Post MQK5df8PsvM

Leonard W. Aug 26, 2014 (11:59)

Hi! I'm trying to translate "under your veil," and I note that there are two prepositions I can use, namely di and nu. Do we know what the distinction between them is?

Tamas Ferencz Aug 26, 2014 (12:19)

+Leonard W. int which language are you translating?
 I am assuming Sindarin. To my knowledge there are no differences between the two prepositions (oter than I don't think I have seen di with the definite article affixed)

Leonard W. Aug 26, 2014 (12:54)

It's indeed Sindarin! :) I'll use these prepositions interchangeably then, where appropriate! Thanks!

Björn Fromén Aug 26, 2014 (21:44)

di is only known from Sam's invocation: di-nguruthos, glossed 'beneath death-horror' and 'overwhelmed in dread of death' in The Road Goes Ever On. This single example points to a more figurative sense than that of nu, which indicates physical localisation (Taur nu Fuin, Dagor nuin Giliath).

Lőrinczi Gábor Aug 27, 2014 (01:19)

+Björn Fromén On the other hand, according to PE/17:95 di means simply "beneath, not touching, under".

Btw, I think that the  meaning of nu in the name Taur-nu-Fuin ("the Forest under Night") is just as figurative than that of di in the expression di nguruthos.

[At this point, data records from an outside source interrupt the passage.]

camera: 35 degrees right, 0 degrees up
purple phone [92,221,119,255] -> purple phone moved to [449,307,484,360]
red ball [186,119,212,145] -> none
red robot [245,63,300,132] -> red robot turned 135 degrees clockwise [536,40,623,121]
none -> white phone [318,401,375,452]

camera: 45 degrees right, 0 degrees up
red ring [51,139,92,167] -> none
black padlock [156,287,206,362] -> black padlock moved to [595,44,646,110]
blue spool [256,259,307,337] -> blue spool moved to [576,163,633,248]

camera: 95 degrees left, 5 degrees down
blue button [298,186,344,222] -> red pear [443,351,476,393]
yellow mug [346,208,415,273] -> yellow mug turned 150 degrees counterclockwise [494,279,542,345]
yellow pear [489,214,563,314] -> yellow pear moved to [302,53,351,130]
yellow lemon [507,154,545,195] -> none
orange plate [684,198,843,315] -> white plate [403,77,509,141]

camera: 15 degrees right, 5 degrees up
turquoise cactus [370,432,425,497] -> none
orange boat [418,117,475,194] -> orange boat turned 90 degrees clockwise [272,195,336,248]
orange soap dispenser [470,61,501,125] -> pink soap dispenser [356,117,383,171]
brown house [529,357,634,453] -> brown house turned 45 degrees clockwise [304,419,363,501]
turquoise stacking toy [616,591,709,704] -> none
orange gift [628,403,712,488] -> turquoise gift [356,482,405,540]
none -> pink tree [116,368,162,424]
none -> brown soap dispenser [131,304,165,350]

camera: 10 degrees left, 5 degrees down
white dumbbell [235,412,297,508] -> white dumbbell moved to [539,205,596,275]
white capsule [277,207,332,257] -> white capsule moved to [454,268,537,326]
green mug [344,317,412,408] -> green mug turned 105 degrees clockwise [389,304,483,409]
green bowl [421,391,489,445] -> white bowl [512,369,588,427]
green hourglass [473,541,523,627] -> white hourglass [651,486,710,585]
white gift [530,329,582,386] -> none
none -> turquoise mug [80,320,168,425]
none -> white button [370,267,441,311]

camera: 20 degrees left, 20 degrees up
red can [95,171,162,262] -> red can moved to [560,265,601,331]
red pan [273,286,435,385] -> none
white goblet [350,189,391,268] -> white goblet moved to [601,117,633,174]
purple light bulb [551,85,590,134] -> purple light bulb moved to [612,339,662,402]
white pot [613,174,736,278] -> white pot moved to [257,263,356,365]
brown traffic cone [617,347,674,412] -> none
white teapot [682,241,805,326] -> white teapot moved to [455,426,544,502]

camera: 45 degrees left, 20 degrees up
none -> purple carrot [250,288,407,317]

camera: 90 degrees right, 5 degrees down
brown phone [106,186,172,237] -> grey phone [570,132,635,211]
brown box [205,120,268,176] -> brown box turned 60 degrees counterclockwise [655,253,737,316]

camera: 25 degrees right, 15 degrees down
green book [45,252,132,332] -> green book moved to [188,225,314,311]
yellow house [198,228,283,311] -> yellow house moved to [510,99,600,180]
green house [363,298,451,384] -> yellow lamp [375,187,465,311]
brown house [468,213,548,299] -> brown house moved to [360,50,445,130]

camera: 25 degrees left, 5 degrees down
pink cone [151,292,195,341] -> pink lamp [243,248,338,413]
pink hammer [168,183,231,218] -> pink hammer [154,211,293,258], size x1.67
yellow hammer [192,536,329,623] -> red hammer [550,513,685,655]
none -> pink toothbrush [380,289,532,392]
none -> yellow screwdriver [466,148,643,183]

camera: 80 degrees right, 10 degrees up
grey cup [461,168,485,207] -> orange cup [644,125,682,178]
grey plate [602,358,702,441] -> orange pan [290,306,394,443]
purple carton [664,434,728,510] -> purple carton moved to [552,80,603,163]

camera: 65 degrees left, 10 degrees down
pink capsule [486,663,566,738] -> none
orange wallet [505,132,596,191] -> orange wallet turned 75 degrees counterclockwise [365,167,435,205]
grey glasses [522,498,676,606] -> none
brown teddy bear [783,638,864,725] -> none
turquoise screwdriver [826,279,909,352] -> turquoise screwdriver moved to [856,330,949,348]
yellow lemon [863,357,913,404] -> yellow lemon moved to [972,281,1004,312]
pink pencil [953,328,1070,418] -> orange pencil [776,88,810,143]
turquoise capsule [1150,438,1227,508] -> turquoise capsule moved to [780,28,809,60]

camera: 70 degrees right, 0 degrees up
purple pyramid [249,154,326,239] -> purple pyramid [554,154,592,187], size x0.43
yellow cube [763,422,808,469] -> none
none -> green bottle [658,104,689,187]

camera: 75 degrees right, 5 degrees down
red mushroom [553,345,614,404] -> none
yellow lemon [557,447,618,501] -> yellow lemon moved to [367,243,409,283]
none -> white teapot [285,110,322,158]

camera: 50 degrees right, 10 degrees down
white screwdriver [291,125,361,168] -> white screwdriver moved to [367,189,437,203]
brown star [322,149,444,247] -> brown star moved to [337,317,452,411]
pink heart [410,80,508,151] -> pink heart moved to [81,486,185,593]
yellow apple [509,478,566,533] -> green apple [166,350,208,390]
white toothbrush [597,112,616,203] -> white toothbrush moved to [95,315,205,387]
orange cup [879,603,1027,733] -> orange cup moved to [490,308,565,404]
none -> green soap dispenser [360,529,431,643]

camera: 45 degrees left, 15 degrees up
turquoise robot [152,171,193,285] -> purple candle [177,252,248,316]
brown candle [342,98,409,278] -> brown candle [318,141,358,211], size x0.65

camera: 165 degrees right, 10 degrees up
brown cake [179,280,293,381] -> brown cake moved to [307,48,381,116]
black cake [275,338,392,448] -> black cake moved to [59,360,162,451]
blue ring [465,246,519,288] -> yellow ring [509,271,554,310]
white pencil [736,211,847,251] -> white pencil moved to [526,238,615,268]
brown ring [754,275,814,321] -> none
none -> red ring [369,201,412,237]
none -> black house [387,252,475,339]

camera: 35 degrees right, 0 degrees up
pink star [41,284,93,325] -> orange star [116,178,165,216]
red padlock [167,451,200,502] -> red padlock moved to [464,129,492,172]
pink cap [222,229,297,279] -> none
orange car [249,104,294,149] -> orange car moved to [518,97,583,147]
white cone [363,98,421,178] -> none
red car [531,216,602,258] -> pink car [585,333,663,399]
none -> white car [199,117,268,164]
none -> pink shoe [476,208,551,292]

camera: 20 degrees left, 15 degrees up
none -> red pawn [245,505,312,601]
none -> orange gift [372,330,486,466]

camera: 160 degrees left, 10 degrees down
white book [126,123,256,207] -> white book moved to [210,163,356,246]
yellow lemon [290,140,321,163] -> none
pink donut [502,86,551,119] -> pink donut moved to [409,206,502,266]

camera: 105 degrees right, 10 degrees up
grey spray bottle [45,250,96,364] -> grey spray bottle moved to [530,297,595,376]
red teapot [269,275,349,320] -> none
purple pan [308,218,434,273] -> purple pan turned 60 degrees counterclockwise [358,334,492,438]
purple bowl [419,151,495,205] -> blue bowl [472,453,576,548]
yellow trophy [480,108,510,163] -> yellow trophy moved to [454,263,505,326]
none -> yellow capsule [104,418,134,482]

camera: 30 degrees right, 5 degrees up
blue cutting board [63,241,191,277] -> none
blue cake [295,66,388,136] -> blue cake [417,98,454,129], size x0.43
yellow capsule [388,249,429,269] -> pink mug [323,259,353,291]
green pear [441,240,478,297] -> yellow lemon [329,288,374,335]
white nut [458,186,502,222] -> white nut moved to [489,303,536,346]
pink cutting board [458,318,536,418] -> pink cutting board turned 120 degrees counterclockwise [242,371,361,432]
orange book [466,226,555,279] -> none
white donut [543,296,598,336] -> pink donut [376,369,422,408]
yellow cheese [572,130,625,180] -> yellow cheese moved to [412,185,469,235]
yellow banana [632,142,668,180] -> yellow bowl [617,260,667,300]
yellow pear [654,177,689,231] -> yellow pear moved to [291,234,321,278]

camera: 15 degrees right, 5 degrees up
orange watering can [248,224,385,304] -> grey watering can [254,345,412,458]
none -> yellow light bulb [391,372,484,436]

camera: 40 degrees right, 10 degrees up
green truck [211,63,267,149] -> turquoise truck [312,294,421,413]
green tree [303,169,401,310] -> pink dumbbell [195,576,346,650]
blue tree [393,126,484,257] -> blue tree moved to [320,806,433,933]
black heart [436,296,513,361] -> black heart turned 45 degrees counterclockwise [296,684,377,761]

Björn Fromén Aug 27, 2014 (10:30)

Strictly speaking it is Q that is said to mean "beneath, not touching. under". But the RGEO commentary confirms 'beneath' for di, used in a figurative sense (= "overwhelmed in").
And since fuin refers to a physical darkness, I find nu-Fuin less figurative than di-nguruthos, which refers to a state of mind.

Roman Rausch Aug 27, 2014 (15:14)

It is used in a figurative sense, i.e. it's just a metaphor, but I doubt that this is something inherent to the preposition. Such a thing was once claimed for the short -s case in Quenya as well (based on kále hendus), but now we've got some non-figurative locative examples as well. Note also that in Quenya, nuhuinenna 'under shadow' uses nu.

In fact, it's clear what happened (and it's quite typical, really): Di was probably intended to mean 'in', one of the translations has 'in the shadow of death' (I don't have my sources at hand right now, I think it was in Letters; VT45/46 should have NDI-, N dî/di 'in' and di ngorgoros). Later, Tolkien reinterprets it as 'beneath', leaving us to guess what this means for nu.

Lőrinczi Gábor Aug 27, 2014 (15:47)

+Björn Fromén
True, but I'm not sure that fuin refers here only to physical darkness, since Taur-nu-Fuin was a corrupted, haunted land.